Mir wird aus dem Text nicht klar, welche Position hier eingenommen wird, es sind zu viele Nebenbemerkungen bis hin zu „Knechtlein“


7
 
 Elija-Paul 15. Dezember 2022 
 

Es wird sehr hohe Zeit

für Untersuchungen. Gott sei Dank finden sie auch in den USA statt.

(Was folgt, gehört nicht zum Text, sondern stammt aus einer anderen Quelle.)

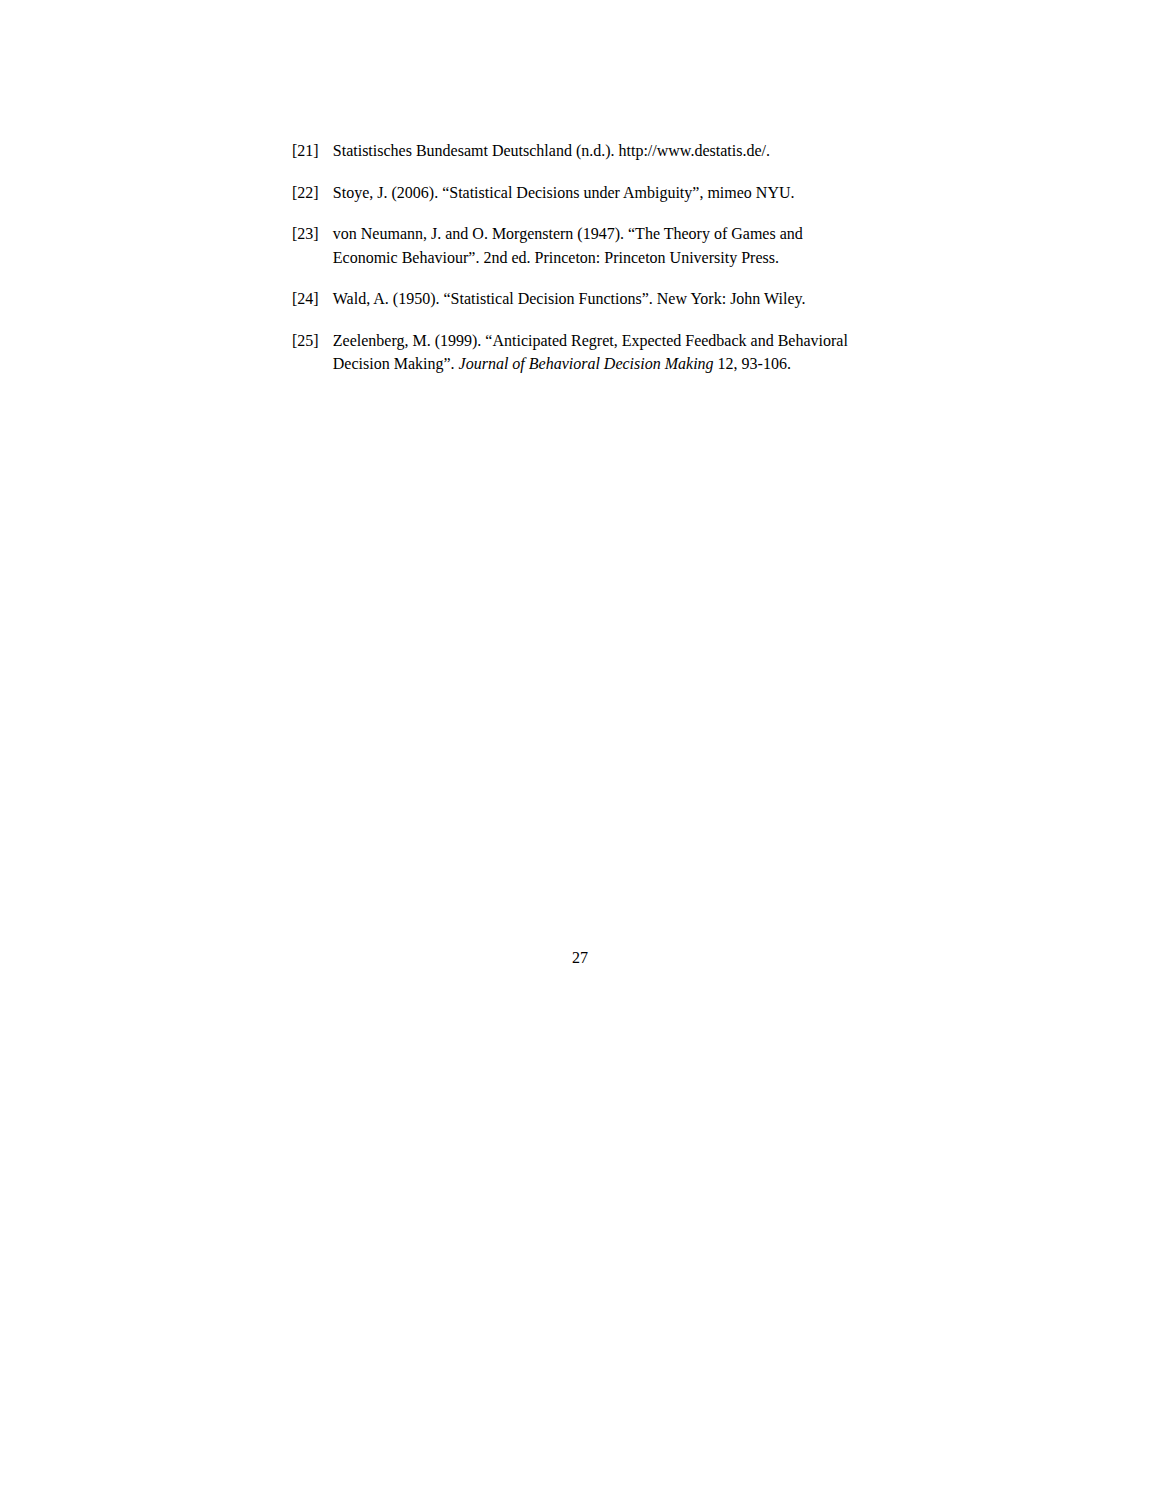[21] Statistisches Bundesamt Deutschland (n.d.). http://www.destatis.de/.
[22] Stoye, J. (2006). “Statistical Decisions under Ambiguity”, mimeo NYU.
[23] von Neumann, J. and O. Morgenstern (1947). “The Theory of Games and Economic Behaviour”. 2nd ed. Princeton: Princeton University Press.
[24] Wald, A. (1950). “Statistical Decision Functions”. New York: John Wiley.
[25] Zeelenberg, M. (1999). “Anticipated Regret, Expected Feedback and Behavioral Decision Making”. Journal of Behavioral Decision Making 12, 93-106.
27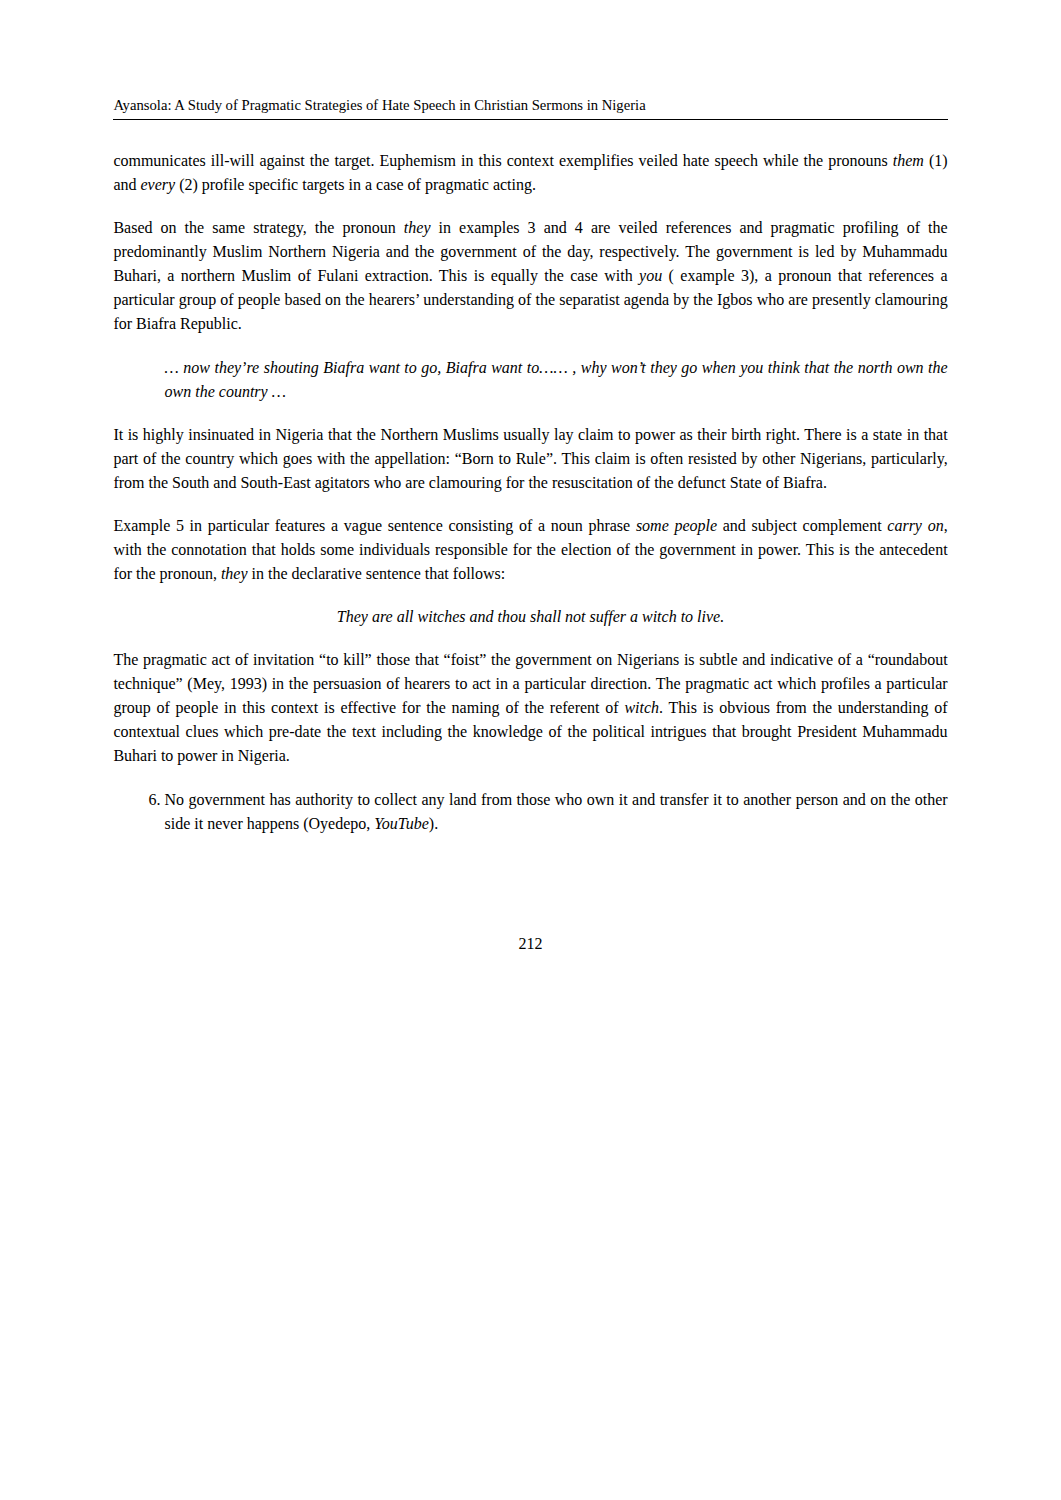Ayansola: A Study of Pragmatic Strategies of Hate Speech in Christian Sermons in Nigeria
communicates ill-will against the target. Euphemism in this context exemplifies veiled hate speech while the pronouns them (1) and every (2) profile specific targets in a case of pragmatic acting.
Based on the same strategy, the pronoun they in examples 3 and 4 are veiled references and pragmatic profiling of the predominantly Muslim Northern Nigeria and the government of the day, respectively. The government is led by Muhammadu Buhari, a northern Muslim of Fulani extraction. This is equally the case with you ( example 3), a pronoun that references a particular group of people based on the hearers’ understanding of the separatist agenda by the Igbos who are presently clamouring for Biafra Republic.
… now they’re shouting Biafra want to go, Biafra want to…… , why won’t they go when you think that the north own the own the country …
It is highly insinuated in Nigeria that the Northern Muslims usually lay claim to power as their birth right. There is a state in that part of the country which goes with the appellation: “Born to Rule”. This claim is often resisted by other Nigerians, particularly, from the South and South-East agitators who are clamouring for the resuscitation of the defunct State of Biafra.
Example 5 in particular features a vague sentence consisting of a noun phrase some people and subject complement carry on, with the connotation that holds some individuals responsible for the election of the government in power. This is the antecedent for the pronoun, they in the declarative sentence that follows:
They are all witches and thou shall not suffer a witch to live.
The pragmatic act of invitation “to kill” those that “foist” the government on Nigerians is subtle and indicative of a “roundabout technique” (Mey, 1993) in the persuasion of hearers to act in a particular direction. The pragmatic act which profiles a particular group of people in this context is effective for the naming of the referent of witch. This is obvious from the understanding of contextual clues which pre-date the text including the knowledge of the political intrigues that brought President Muhammadu Buhari to power in Nigeria.
No government has authority to collect any land from those who own it and transfer it to another person and on the other side it never happens (Oyedepo, YouTube).
212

Es wird ein schmerzhaftes Erwachen geben, die das Offensichtliche bisher nicht sehen wollen!


8
 
 Lemaitre 15. Dezember 2022 
 

...

Ich würde das sehr begrüßen, aber die Queerdenker werden wohl jedes Ergebnis, das nicht Massenmord gleichkommt, nicht akzeptieren, das übliche Geplapper von "Traue keiner Statistik ..." rausholen, und wie bisher ohne jeden wissenschaftlichen Beleg behaupten, tausende, nein hunderttausende, seien an oder mit der Impfung gestorben, wobei sie natürlich auf subjektive "Wahrnehmungen" und "Erfahrungen" Bezug nehmen, die mit offensichtlich jedem mit einem "gesunden Menschenverstand" gesegneten zugänglich sind, aber offensichtlich nur, wenn selbiges auf Linie mit den Queerdenkern liegt; alle anderen sind ganz offensichtlich von den posen MSM manipulierte Knechtlein, die noch nicht "Der Untertan" gelesen haben und sich dem Mainstream unterwerfen; dass diese Art der Argumentation vor allem der Selbstglorifizierung als wahrhaft unabhängiger Denker ist, wird zwar nicht offen gesagt, aber das damit einhergehende wohlige Gefühl der Selbstgewissheit gerne absorbiert.